Many women establish identities outside the home and as they get older, feel more empowered to get their sexual needs met.

"Women gain ego strength and a sense of their own sexual rights as they age and so if expectations are not met or their partner does not attempt to please them, they can be upset, even angry," said Pepper Schwartz, senior fellow at the Contemporary Council on the Family and author of Prime: Adventures and Advice about Sex, Love and the Sensual Years.

Other factors that predicted relationship happiness in the study were good health among men and being able to function well sexually among men and women.

While men and women differed about what made them happy in their relationships, both sexes reported being happier the longer they were involved with their significant others.
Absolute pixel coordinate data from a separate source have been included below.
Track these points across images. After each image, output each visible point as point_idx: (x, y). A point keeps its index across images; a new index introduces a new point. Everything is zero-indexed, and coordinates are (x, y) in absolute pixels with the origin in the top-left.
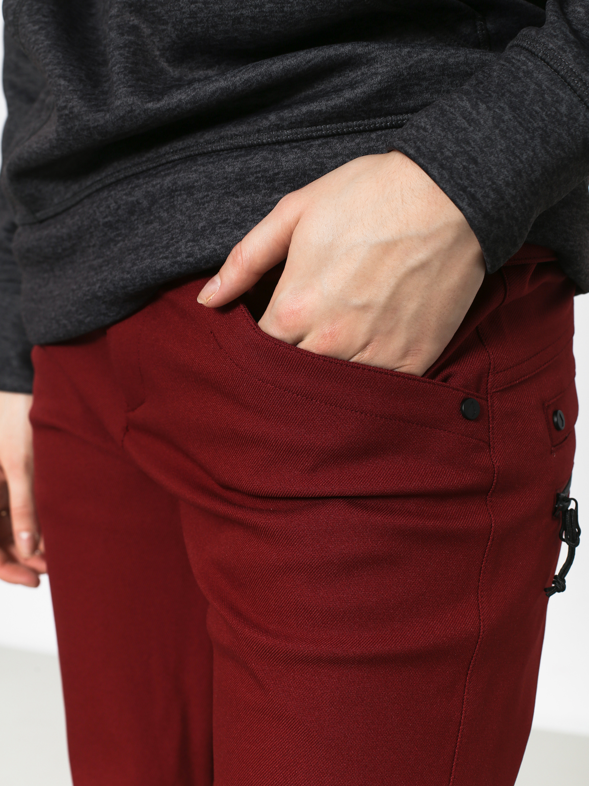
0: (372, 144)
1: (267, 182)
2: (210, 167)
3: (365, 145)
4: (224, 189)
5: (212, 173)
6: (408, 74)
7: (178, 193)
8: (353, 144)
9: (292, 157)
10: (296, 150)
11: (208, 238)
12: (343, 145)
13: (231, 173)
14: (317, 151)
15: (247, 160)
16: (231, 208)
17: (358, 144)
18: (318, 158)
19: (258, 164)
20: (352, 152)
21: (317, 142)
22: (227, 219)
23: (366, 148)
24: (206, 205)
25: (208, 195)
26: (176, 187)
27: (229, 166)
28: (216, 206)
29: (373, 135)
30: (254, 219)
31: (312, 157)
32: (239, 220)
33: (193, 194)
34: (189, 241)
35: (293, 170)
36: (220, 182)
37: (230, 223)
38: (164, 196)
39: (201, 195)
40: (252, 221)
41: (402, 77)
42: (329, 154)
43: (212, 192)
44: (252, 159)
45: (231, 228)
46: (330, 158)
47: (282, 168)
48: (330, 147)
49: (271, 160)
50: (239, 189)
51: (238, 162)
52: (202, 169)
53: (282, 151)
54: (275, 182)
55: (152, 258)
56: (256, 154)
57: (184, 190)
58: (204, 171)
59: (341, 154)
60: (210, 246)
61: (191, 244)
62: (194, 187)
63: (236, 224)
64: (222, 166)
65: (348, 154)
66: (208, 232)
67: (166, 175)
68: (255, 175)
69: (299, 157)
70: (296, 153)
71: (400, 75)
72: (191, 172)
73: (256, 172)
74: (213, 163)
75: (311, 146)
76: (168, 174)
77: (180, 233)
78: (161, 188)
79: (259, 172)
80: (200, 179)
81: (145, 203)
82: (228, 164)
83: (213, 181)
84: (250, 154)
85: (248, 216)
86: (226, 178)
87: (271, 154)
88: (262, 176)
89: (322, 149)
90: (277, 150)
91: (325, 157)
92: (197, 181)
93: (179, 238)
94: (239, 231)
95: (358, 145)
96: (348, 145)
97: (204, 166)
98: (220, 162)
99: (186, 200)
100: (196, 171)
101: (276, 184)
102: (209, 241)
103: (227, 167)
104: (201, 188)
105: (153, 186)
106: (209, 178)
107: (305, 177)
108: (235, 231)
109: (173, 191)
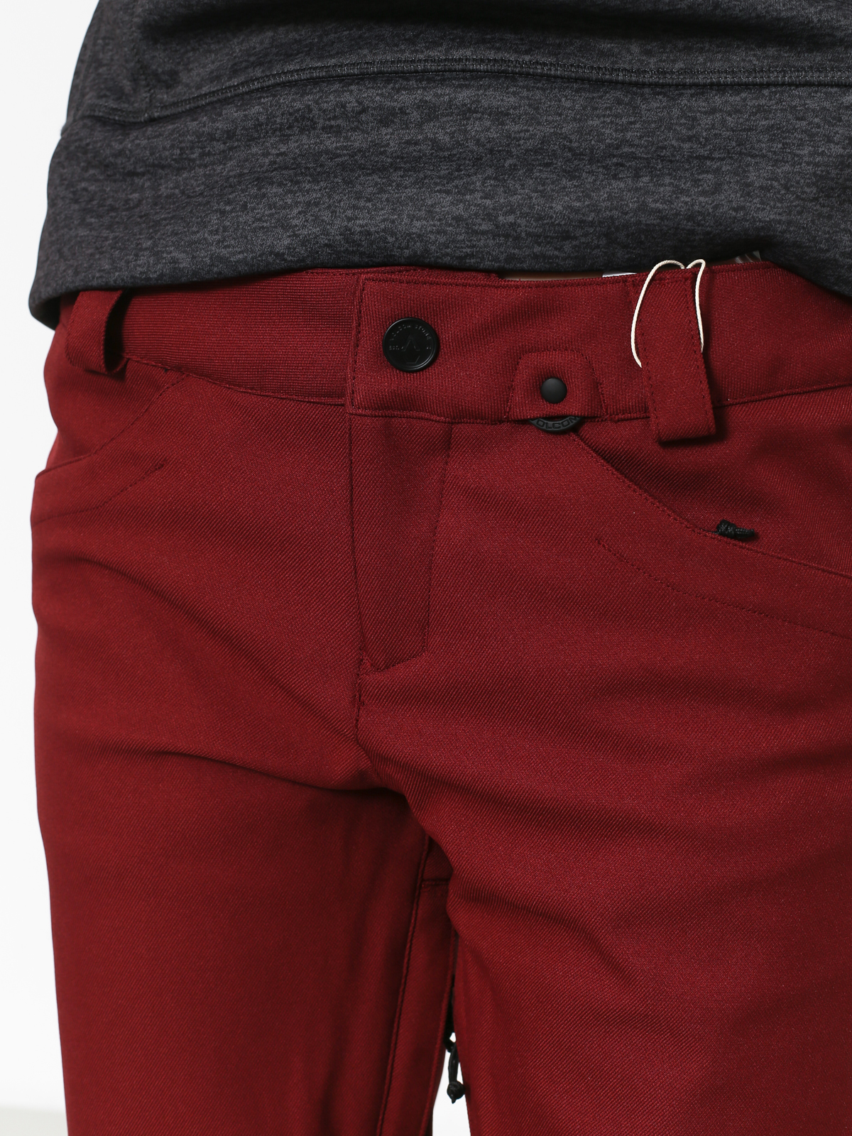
0: (763, 102)
1: (616, 131)
2: (538, 94)
3: (754, 101)
4: (554, 128)
5: (540, 103)
6: (819, 21)
7: (479, 115)
8: (738, 98)
9: (655, 106)
10: (660, 97)
11: (520, 180)
12: (724, 99)
13: (569, 109)
14: (689, 101)
15: (593, 98)
16: (559, 151)
17: (744, 100)
18: (689, 112)
19: (609, 105)
20: (735, 109)
21: (689, 91)
22: (551, 164)
23: (754, 106)
24: (522, 142)
25: (528, 131)
26: (477, 107)
27: (567, 99)
28: (537, 145)
29: (766, 92)
30: (592, 170)
31: (681, 109)
32: (570, 167)
33: (503, 124)
34: (489, 178)
35: (655, 122)
36: (550, 118)
37: (555, 168)
38: (452, 113)
39: (517, 128)
40: (589, 172)
41: (811, 25)
42: (704, 107)
43: (535, 128)
44: (601, 97)
45: (558, 175)
46: (705, 113)
47: (641, 117)
48: (707, 99)
49: (627, 104)
50: (576, 132)
51: (580, 96)
52: (525, 93)
53: (642, 95)
54: (627, 131)
55: (420, 188)
56: (607, 92)
57: (490, 115)
58: (528, 97)
59: (721, 110)
60: (523, 191)
61: (492, 182)
62: (508, 114)
63: (565, 171)
64: (556, 96)
65: (729, 111)
66: (521, 172)
67: (461, 86)
68: (602, 119)
69: (664, 107)
70: (661, 101)
71: (809, 22)
72: (508, 93)
73: (604, 116)
74: (544, 90)
75: (681, 94)
76: (467, 87)
77: (473, 166)
78: (450, 101)
79: (609, 116)
80: (520, 106)
81: (415, 115)
82: (566, 96)
83: (539, 114)
84: (599, 91)
85: (585, 165)
86: (560, 115)
87: (627, 96)
88: (612, 122)
89: (696, 100)
90: (636, 94)
91: (699, 111)
92: (515, 108)
93: (472, 171)
94: (569, 181)
95: (744, 102)
96: (731, 99)
97: (528, 90)
98: (554, 92)
99: (490, 128)
100: (514, 94)
101: (629, 135)
102: (523, 185)
103: (563, 99)
104: (519, 119)
105: (436, 95)
106: (535, 109)
107: (669, 132)
108: (564, 180)
109: (469, 110)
The study also found differences in relationship and sexual satisfaction across cultures. For example, Japanese men reported being more satisfied sexually than American men, and Japanese and Brazilian women were more satisfied sexually than American women. These data may not paint an accurate picture, however, since subjects from the different countries weren't all similar in terms of factors like age.

"The research does show interesting findings that need to be explored much further to see how it translates to a large international population," said Amy Levine, a certified sexuality educator in New York and founder of Sex Ed Solutions, a sex education web site.

This study may also offer comfort to many men who think they're the only ones whose wives or girlfriends aren't always interested in sex.

"Perhaps this will soothe some of the men in their thirties and forties who think that their situation of having a wife who is not all that enthusiastic about sex is unique," said Zoldbrod.